The monster’s education, then, would be much more like the Platonic form of learning — of remembering already transcendently known things — that it is the learning of a child in a modern (and, as science has been showing in recent years, misinformed) tabula rasa-style understanding of education. (Popular among all kinds of social-science radicals, and, as I understand her views, an assumption of the kind of feminism which Greer advocates, in claims like that women learn to hate themselves, and men learn to hate women, as a result of socialization.)

Greer seems to be reading Frankenstein with distinctly modern prejudices in terms of how the author imagined knowledge and learning to occur for a dead body reanimated. The history of science is full of blind alleys and dead ends explored and believed in throughout the past. It’s a fascinating mess, and one cannot understand Frankenstein without considering it — which is why Shelley cites Cornelius Agrippa and other esoteric texts explicitly. If you are looking for answers to how Adam’s education could have seemed not-ridiculous at the time, it would be wise to look to the “science” texts mentioned, and to remember that, after all, this is a work of science fiction. Is she critiquing it for having not hard-enough science? Is Greer arguing against fantasy and for hard-sf? I doubt it: I think this is more institutional resistance to genre fiction in general, including anything that looks a little ridiculously fantastical to modern eyes.

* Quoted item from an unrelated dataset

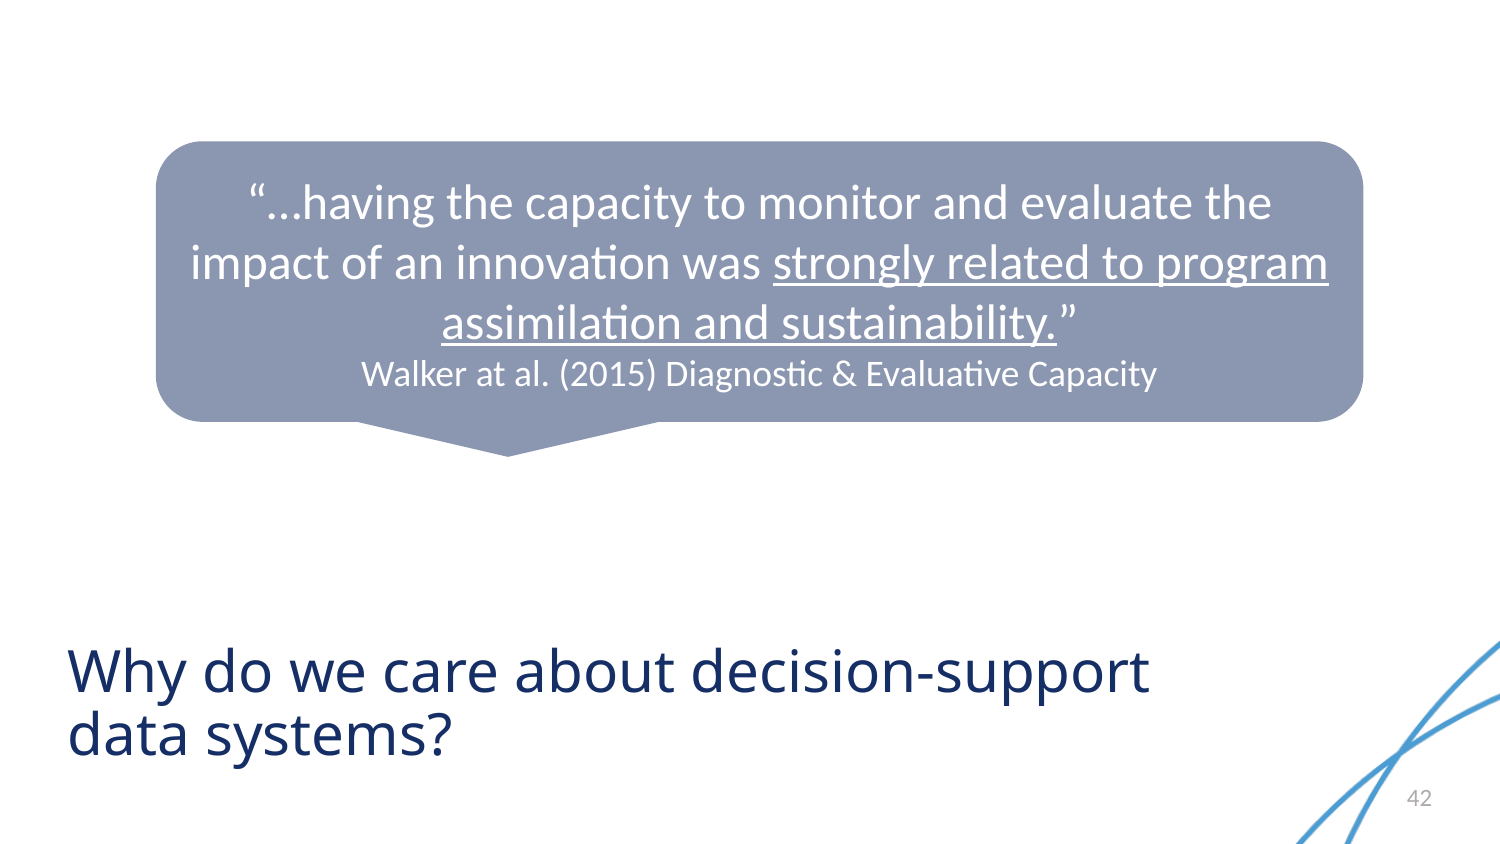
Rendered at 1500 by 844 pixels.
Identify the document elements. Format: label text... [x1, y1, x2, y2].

Not that anyone would have called it that, then, but it is a work of speculation, a fantasy asking a question about what would happen if life could, in fact, be reassembled and reanimated. Who’s to say memories of language and other knowledge wouldn’t remain in the brain, according to what they then knew about the brain? Shelley’s speculation in this area is no more stupid or laughable for the time than H.G. Wells’ that life could exist on Mars… it’s dated, now, but in context, it was not so laughable: even less so since it’s a fascinating part of the book, and brings into play all kinds of contemporary discussions about education in Rousseau and among the English public, as well as in her mother’s own writings.

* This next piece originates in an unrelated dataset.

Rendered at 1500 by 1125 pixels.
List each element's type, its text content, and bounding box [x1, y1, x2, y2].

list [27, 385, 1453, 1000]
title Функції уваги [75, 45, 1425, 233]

Wow, such misogyny, as well as such misandry! So… a male scientist would be willing to scrap and rebuild his creation if it were a monstrosity, but a female character — motherlike — would probably run run away and wander, and put off the task of killing her monstrous child? I see: men are cold, rational, and responsible, while women are wimpy, emotional, and irresponsible. That’s a really interesting formulation of gender for Greer to advance.

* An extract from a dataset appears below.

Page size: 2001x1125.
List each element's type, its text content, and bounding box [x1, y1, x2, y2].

(By interesting I mean biased, backwards, and puzzling.)

So let me get this straight: a male wouldn’t, perhaps, be unwilling to destroy his creation. That, because he is male, he should be willing to kill the fruit of long, hard, and dangerous labour. A woman would never do that, would she? And a man would never be so obsessed, so driven to succeed, that he would overlook obvious flaws in his children, his creations?

No, never.

As for me, I think that if the ridiculousness of Lauritsen’s claim doesn’t deflate itself in the same way covertly elitist arguments about Shakespeare’s “real” identity have done time and time again, the theme of the motherless child itself is enough to safeguard the belief that Mary Shelley wrote Frankenstein. Having read her father Tom Godwin’s biography of Mary Shelley’s mother — published and available when Shelley herself was around — I cannot help but read some element of biography there, in the way Adam lives without a mother, without a bride, so unremittingly bereft and alone. It seems to me something young Mary Shelley would have understood well, and when purposefully setting out to write a Gothic novel, it seems like something she would have drawn upon quite naturally.

Greer’s argument deserves to be exposed for what it is: elitist, press-mongering dismissal of a profoundly important work of genre literature. But then, that’s what people do when they cannot write profoundly important novels themselves.